At the risk of beating a dead horse -- or, at least, a horse in which nobody seems interested! -- I relate here my experience with my Thawte Freemail certificates after Nov. 16, when they were supposed to have been revoked.
First, there seems to be some confusion about whether Freemail certificates that had not expired by Nov. 16 would be revoked. Thawte's email to Freemail certificate holder clearly states that (a) after Nov. 16 no new Freemail certificates would be issued, (b) Freemail certificates could not be renewed after Nov. 16, and (c) Freemail certificates that are still valid on Nov. 16 would be revoked on that date.
Second, those Mac users who have acquired new certificates to replace their Freemail ones have a real interest in the revocation of their Thawte certificates. For, as long as OS X perceives the Thawte certificates to be valid, Address Book will display them in the user's contact card and the Mail application will use them to sign email. Several solutions have been proposed in these forums.
Manually turning off the Thawte certificates' trust convinces Mail to use the Verisign certificates, but not Address Book. This is more than just a superficial problem. If the first email address on the contact card has an untrusted certificate, then if an appointment with an invitee is created, the next email address with no or a trusted certificate is set as the one to which the invitee will reply. In my case, that meant that the invitation was sent from my personal email address (default in Mail), but, since according to Address Book it had an untrusted certificates, the reply-to address in the invitation was my work email account, which has no certificate.
Some people have suggested deleting the Thawte certificates. That certainly forces Mail and Address Book to use the Verisign certificates, but it also means that emails encrypted with the Thawte certificate can no longer be read. A variation on this theme is to export the certificates, delete them, then import them after the applications have taken notice of the Verisign certificates. I have not tried this. Perhaps it works, but is this compliant with Apple's "it just works" philosophy?

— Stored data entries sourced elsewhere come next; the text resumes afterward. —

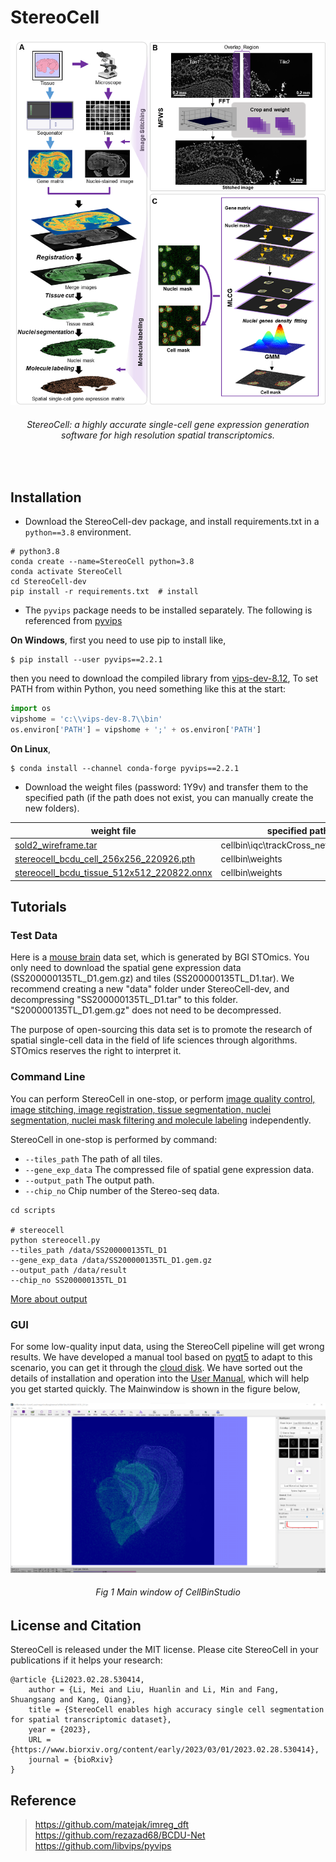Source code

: 
# StereoCell

<div align="center">
  <img src="docs/StereoCell.png" width=567>
    <h6>
      StereoCell: a highly accurate single-cell gene expression generation software for high resolution spatial transcriptomics.
    </h6>
</div>
<br>

## Installation
* Download the StereoCell-dev package, and install requirements.txt in a ```python==3.8``` environment.
```text
# python3.8
conda create --name=StereoCell python=3.8
conda activate StereoCell
cd StereoCell-dev
pip install -r requirements.txt  # install
```
* The ```pyvips``` package needs to be installed separately. The following is referenced from [pyvips](https://libvips.github.io/pyvips/README.html#non-conda-install)

**On Windows**, first you need to use pip to install like,
```text
$ pip install --user pyvips==2.2.1
```
then you need to download the compiled library from [vips-dev-8.12](https://github.com/libvips/libvips/releases),
To set PATH from within Python, you need something like this at the start:

```python
import os
vipshome = 'c:\\vips-dev-8.7\\bin'
os.environ['PATH'] = vipshome + ';' + os.environ['PATH']
```

**On Linux**,
```text
$ conda install --channel conda-forge pyvips==2.2.1
```
* Download the weight files (password: 1Y9v) and transfer them to the specified path (if the path does not exist, you can manually create the new folders).<br>

| weight file             | specified path                               |
|-------------------------|---------------------------------------|
| [sold2_wireframe.tar](https://bgipan.genomics.cn/#/link/iMNeYYZYKlnRPrcRhFwh) | cellbin\iqc\trackCross_net\sold2\ckpt |
| [stereocell_bcdu_cell_256x256_220926.pth](https://bgipan.genomics.cn/#/link/iMNeYYZYKlnRPrcRhFwh)                    | cellbin\weights                       |
| [stereocell_bcdu_tissue_512x512_220822.onnx](https://bgipan.genomics.cn/#/link/iMNeYYZYKlnRPrcRhFwh)                    | cellbin\weights                       |


## Tutorials

### Test Data
Here is a [mouse brain](https://ftp.cngb.org/pub/stomics/STT0000027/Analysis/STSA0000247/STTS0000393/) data set, which is generated by BGI STOmics. 
You only need to download the spatial gene expression data (SS200000135TL_D1.gem.gz) and tiles (SS200000135TL_D1.tar). 
We recommend creating a new "data" folder under StereoCell-dev, and decompressing "SS200000135TL_D1.tar" to this folder. 
"S200000135TL_D1.gem.gz" does not need to be decompressed.<br>

The purpose of open-sourcing this data set is to promote the research of spatial single-cell data in the field of life 
sciences through algorithms. STOmics reserves the right to interpret it.

### Command Line
You can perform StereoCell in one-stop, or perform [image quality control, image stitching, image registration, tissue segmentation, nuclei segmentation, nuclei mask filtering and molecule labeling](docs/modules.md) independently.

StereoCell in one-stop is performed by command:

* ```--tiles_path```  The path of all tiles.
* ```--gene_exp_data``` The compressed file of spatial gene expression data.
* ```--output_path``` The output path.
* ```--chip_no``` Chip number of the Stereo-seq data. 

```shell
cd scripts

# stereocell
python stereocell.py
--tiles_path /data/SS200000135TL_D1
--gene_exp_data /data/SS200000135TL_D1.gem.gz
--output_path /data/result
--chip_no SS200000135TL_D1
```
[More about output](docs/details.md)

### GUI
For some low-quality input data, using the StereoCell pipeline will get wrong results. We have developed a manual tool 
based on [pyqt5](https://pypi.org/project/PyQt5/) to adapt to this scenario, you can get it through the [cloud disk](https://pan.genomics.cn/ucdisk/s/FZB3Qf). 
We have sorted out the details of installation and operation into the [User Manual](docs/CellbinStudio_Manual_20221212.pdf), which will help you get started quickly.
The Mainwindow is shown in the figure below,
<div align="center">
  <img src="docs/ui.png" width=567>
    <h6>
      Fig 1 Main window of CellBinStudio
    </h6>
</div>

## License and Citation <br>
StereoCell is released under the MIT license. Please cite StereoCell in your publications if it helps your research: <br>
```text
@article {Li2023.02.28.530414,
	author = {Li, Mei and Liu, Huanlin and Li, Min and Fang, Shuangsang and Kang, Qiang},
	title = {StereoCell enables high accuracy single cell segmentation for spatial transcriptomic dataset},
	year = {2023},
	URL = {https://www.biorxiv.org/content/early/2023/03/01/2023.02.28.530414},
	journal = {bioRxiv}
}
```

    
## Reference <br>
> https://github.com/matejak/imreg_dft <br>
> https://github.com/rezazad68/BCDU-Net <br>
> https://github.com/libvips/pyvips <br>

I have asked Thawte support whether the Freemail certificates have in fact been revoked. I have been informed by phone that they have been. I have not been able to confirm this. I have set the Keychain Access | Preferences | Certificates options to "Best Attempt" validation as well as to check if the certificate specifies a URL, and in every case my Freemail certificates as well as all the Thawte certificates on from which its trust derives are valid. I can still sign email with those certificates, send the email to myself at work, where we use Outlook, and the infrastructure at work also recognizes the certificate as valid.
So, again I ask: Can anybody who has a Thawte Freemail certificate that expires after Nov. 16 confirm that the certificate has been revoked? Were that to be the case, I would expect that it could no longer be used to sign emails and, if for some reason the Mac did not check its validity, in any case an email client that receives the email would notice the problem.